* _GIVEN INSTRUCTION 1_
Condense the paragraph of the analogue downscaling passage that begins "To study the changes in precipitation yield" into a bulleted list that keeps its main facts.
* _GIVEN INSTRUCTION 2_
Write a continuation of the analogue downscaling passage, picking up after its final sentence.
-- Begin PROVIDED TEXT --
To study the changes in precipitation yield on a Cyprus Low day, a statistical downscaling algorithm based on past analogues (Rostkier-Edelstein et al. 2016), originally proposed by Lorenz (1969), is used. In this method, a given weather state is compared with those from a long-term record. Then, the most similar weather state from the past is identified, and the matching local observations are selected as predictors for the local-scale weather (Zorita and von Storch 1999). The choice of metrics to define similarity is vast; here, analogue days are identified based on the minimal Euclidean distance (Minkowski) metric (Wilks 2011) in the space of predicted and observed vectors. The metric is calculated using twenty-five grid points and four variables at each grid point (see Sect. 3.1, above). The predicted daily precipitation at each gauge station is calculated by averaging the observed daily precipitation for three past analogues, in inverse proportion to their squared distances. Thus, the closest analogue could still not be the most similar in terms of the associated precipitation. Rostkier-Edelstein et al. (2016) tested the number of analogues to be considered in the downscaling algorithm and found that using the three closest analogues is the optimal choice, albeit with some variance deflation. The analogues method is skillful in predicting the means and quantiles of seasonal precipitation distributions, as well as in reproducing the observed inter-annual and spatial precipitation variability (with relatively high correlations of ~ 0.8; Rostkier-Edelstein et al. 2016). This provides a significant improvement over the results of coarse global models. The reader is referred to Rostkier-Edelstein et al. (2016) for further methodological details. The analogues downscaling method was recently successfully used in Hochman et al. (2019b) to downscaled seasonal precipitation over Israel.
-- End PROVIDED TEXT --
-- Begin DATASET RECORDS --
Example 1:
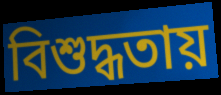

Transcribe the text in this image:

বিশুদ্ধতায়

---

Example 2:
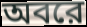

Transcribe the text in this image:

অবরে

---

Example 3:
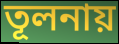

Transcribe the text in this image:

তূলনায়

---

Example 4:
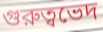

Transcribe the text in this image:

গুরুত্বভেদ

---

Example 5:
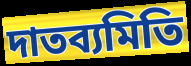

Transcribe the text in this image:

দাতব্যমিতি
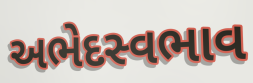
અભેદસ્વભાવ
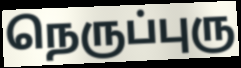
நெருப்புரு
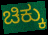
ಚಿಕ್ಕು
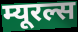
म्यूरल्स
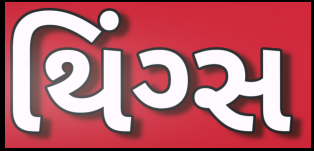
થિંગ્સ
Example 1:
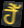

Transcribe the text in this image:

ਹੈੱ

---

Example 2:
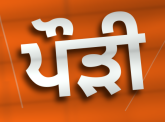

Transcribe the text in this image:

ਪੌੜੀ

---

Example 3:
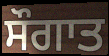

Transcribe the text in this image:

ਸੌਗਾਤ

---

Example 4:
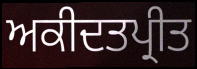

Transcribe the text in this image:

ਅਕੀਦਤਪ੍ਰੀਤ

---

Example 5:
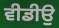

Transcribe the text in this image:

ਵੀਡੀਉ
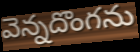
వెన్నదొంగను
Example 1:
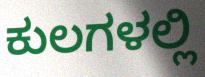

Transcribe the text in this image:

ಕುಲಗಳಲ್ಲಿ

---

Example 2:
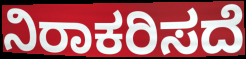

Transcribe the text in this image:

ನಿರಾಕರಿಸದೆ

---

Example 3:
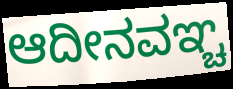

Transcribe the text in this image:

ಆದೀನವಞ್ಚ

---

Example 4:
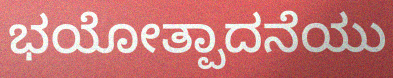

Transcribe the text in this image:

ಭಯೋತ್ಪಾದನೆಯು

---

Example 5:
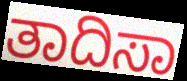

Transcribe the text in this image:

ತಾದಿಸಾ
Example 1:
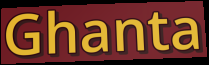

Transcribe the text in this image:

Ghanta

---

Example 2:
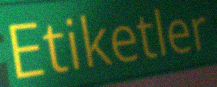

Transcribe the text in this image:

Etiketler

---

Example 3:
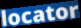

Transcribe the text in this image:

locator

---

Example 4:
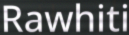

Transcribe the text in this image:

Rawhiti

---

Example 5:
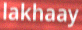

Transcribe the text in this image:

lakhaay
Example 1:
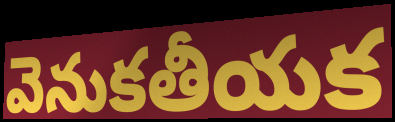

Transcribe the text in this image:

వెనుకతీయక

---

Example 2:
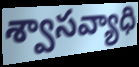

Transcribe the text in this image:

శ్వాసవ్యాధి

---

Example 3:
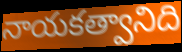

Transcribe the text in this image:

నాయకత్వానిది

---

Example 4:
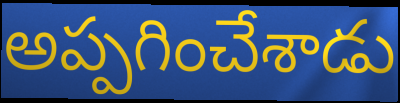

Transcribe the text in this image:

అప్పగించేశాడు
-- End DATASET RECORDS --
-- Begin DATASET RECORDS --
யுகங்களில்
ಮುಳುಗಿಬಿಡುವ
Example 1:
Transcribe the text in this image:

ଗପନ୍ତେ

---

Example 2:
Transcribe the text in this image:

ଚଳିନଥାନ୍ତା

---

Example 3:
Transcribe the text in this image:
-- End DATASET RECORDS --
* _RESPONSE 1_
- A statistical downscaling algorithm based on past analogues (Rostkier-Edelstein et al. 2016), first proposed by Lorenz (1969), is used to study changes in precipitation yield on a Cyprus Low day.
- A given weather state is compared with a long-term record. The most similar past state is identified, and its matching local observations serve as predictors for local-scale weather.
- Analogue days are chosen by the minimal Euclidean distance, calculated over twenty-five grid points with four variables at each.
- Predicted daily precipitation at each gauge station is the average of observed daily precipitation for three past analogues, weighted in inverse proportion to their squared distances.
- Using the three closest analogues was found to be optimal, though with some variance deflation.
- The method predicts the means and quantiles of seasonal precipitation and reproduces inter-annual and spatial variability (correlations of about 0.8). This is a significant improvement over coarse global models.
- Hochman et al. (2019b) recently used the method successfully for seasonal precipitation over Israel.

* _RESPONSE 2_
The general advantages and disadvantages of statistical downscaling have been extensively discussed in previous studies (e.g. Fowler et al. 2007; Laprise et al. 2008; Maraun et al. 2010; Warner 2011; Velasquez et al. 2015; Salvi et al. 2016; Lanzante et al. 2018). Statistical downscaling methods are computationally inexpensive compared to dynamical downscaling and, depending on the availability of high quality observations and the specific statistical techniques applied, often provide good results (Lanzante et al. 2018). Nonetheless, statistical downscaling may suffer from uncertainty due to the method itself (Maraun et al. 2010; Maraun and Widmann 2018) and may also be sensitive to the non-stationarity of the climate system. This is because the empirical relations based on observations are assumed to be stationary over time (Salvi et al. 2016). More specifically, the analogues method’s disadvantage is that it cannot explore precipitation amounts that have not occurred in the past (Maraun et al. 2010). Therefore, Young (1994) proposed a perturbation of observed values to overcome this disadvantage. In this study, we are not limited to past states, but rather to the past range of the events, because we generate linear combinations of sets of three past events. The potential limitations of the resampling scheme have been extensively reviewed in the literature (Young 1994; Yates et al. 2003; Beersma and Buishand 2003).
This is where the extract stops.